Reputation: 544
I have a data frame of language similarity. Here is a small snippet that's been edited for simplicity:
0 1 2
0 English Spanish 0.50
1 English Russian 0.15
I would like to create a correlation dataframe such as:
English Spanish Russian
English 1 0.5 0.15
Spanish 0.5 1 -
Russian 0.15 - 1
To create the first dataframe, I ran:
pairing_list = [["English","Spanish",0.5],["English","Russian",0.15]]
df = pd.DataFrame(pairing_list)
I have tried:
df.corr()
Which returns:
2
2 1.0
I have looked at other similar questions but it seems that the data for use in .corr() is by itself (ie: my data here is already a correlation between the two columns, whereas the examples I have seen are not yet such related).
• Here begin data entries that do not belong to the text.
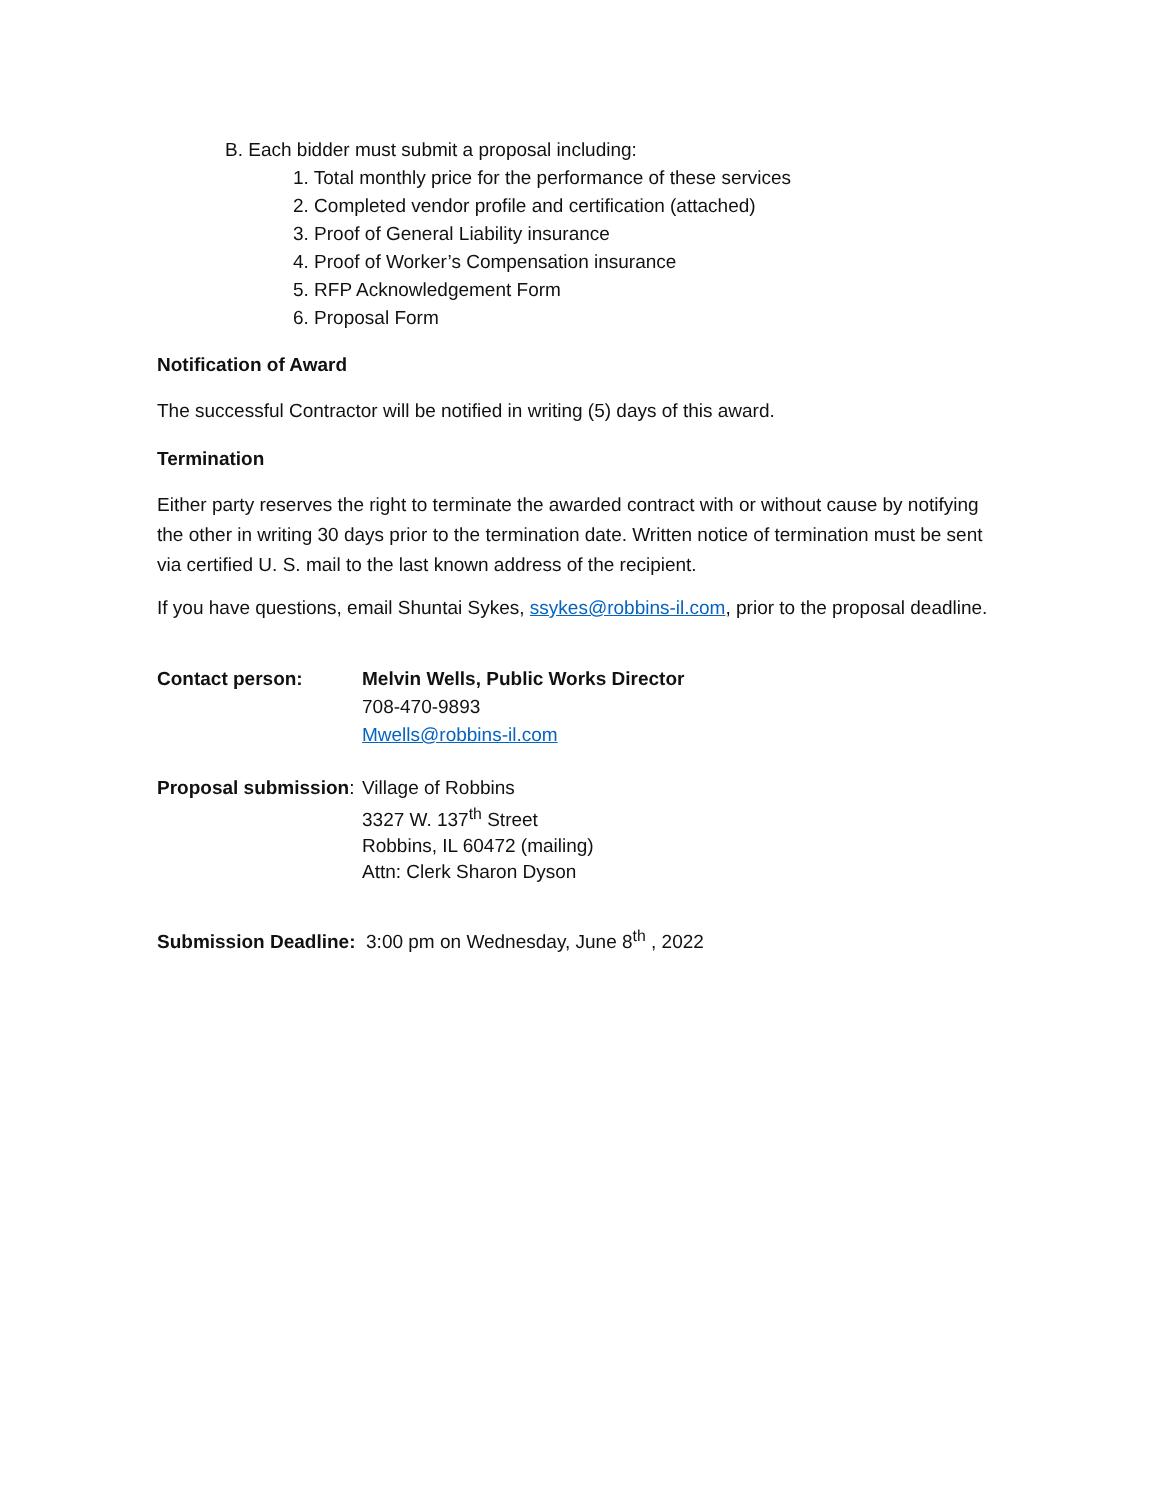B. Each bidder must submit a proposal including:
1. Total monthly price for the performance of these services
2. Completed vendor profile and certification (attached)
3. Proof of General Liability insurance
4. Proof of Worker’s Compensation insurance
5. RFP Acknowledgement Form
6. Proposal Form
Notification of Award
The successful Contractor will be notified in writing (5) days of this award.
Termination
Either party reserves the right to terminate the awarded contract with or without cause by notifying the other in writing 30 days prior to the termination date. Written notice of termination must be sent via certified U. S. mail to the last known address of the recipient.
If you have questions, email Shuntai Sykes, ssykes@robbins-il.com, prior to the proposal deadline.
Contact person: Melvin Wells, Public Works Director
708-470-9893
Mwells@robbins-il.com
Proposal submission:
Village of Robbins
3327 W. 137<sup>th</sup> Street
Robbins, IL 60472 (mailing)
Attn: Clerk Sharon Dyson
Submission Deadline: 3:00 pm on Wednesday, June 8<sup>th</sup> , 2022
To clarify: the data presented is already the similarity between the two languages, and thus is not some value associated with one language alone; it is for the pair listed in the columns.
How could I use Python / Pandas to do this?
Upvotes: 2
Views: 225
Reputation: 93191
I assume that the pairs are unique, i.e. if there's English - Spanish
, there won't be a Spanish - English
.
# Rename the columns. Because working with columns
# named like numbers is a pain in the butt
df.columns = ['lang1', 'lang2', 'corr']
# Create the opposite pairs
tmp1 = df.copy().set_axis(['lang2', 'lang1', 'corr'], axis=1)
# Create the identity pairs
all_lang = np.unique(df[['lang1', 'lang2']])
tmp2 = pd.DataFrame({
'lang1': all_lang,
'lang2': all_lang,
'corr': 1.0
})
# Concatenate all 3 together and beat the data frame into shape
result = (
pd.concat([df, tmp1, tmp2], axis=0)
.set_index(['lang1', 'lang2'])
.unstack()
.droplevel(0, axis=1)
.rename_axis(index=[None], columns=[None])
)
Upvotes: 1
Reputation: 120539
Use crosstab
to create the all language combinations and fill with the existing data:
lg = pd.concat([df[0], df[1]]).unique() # ['English', 'Spanish', 'Russian']
cx = pd.crosstab(lg, lg)
cx.update(df.set_index([0, 1]).squeeze().unstack())
cx.update(df.set_index([0, 1]).squeeze().unstack().T)
>>> cx
col_0 English Russian Spanish
row_0
English 1.00 0.15 0.5
Russian 0.15 1.00 0.0
Spanish 0.50 0.00 1.0
Upvotes: 1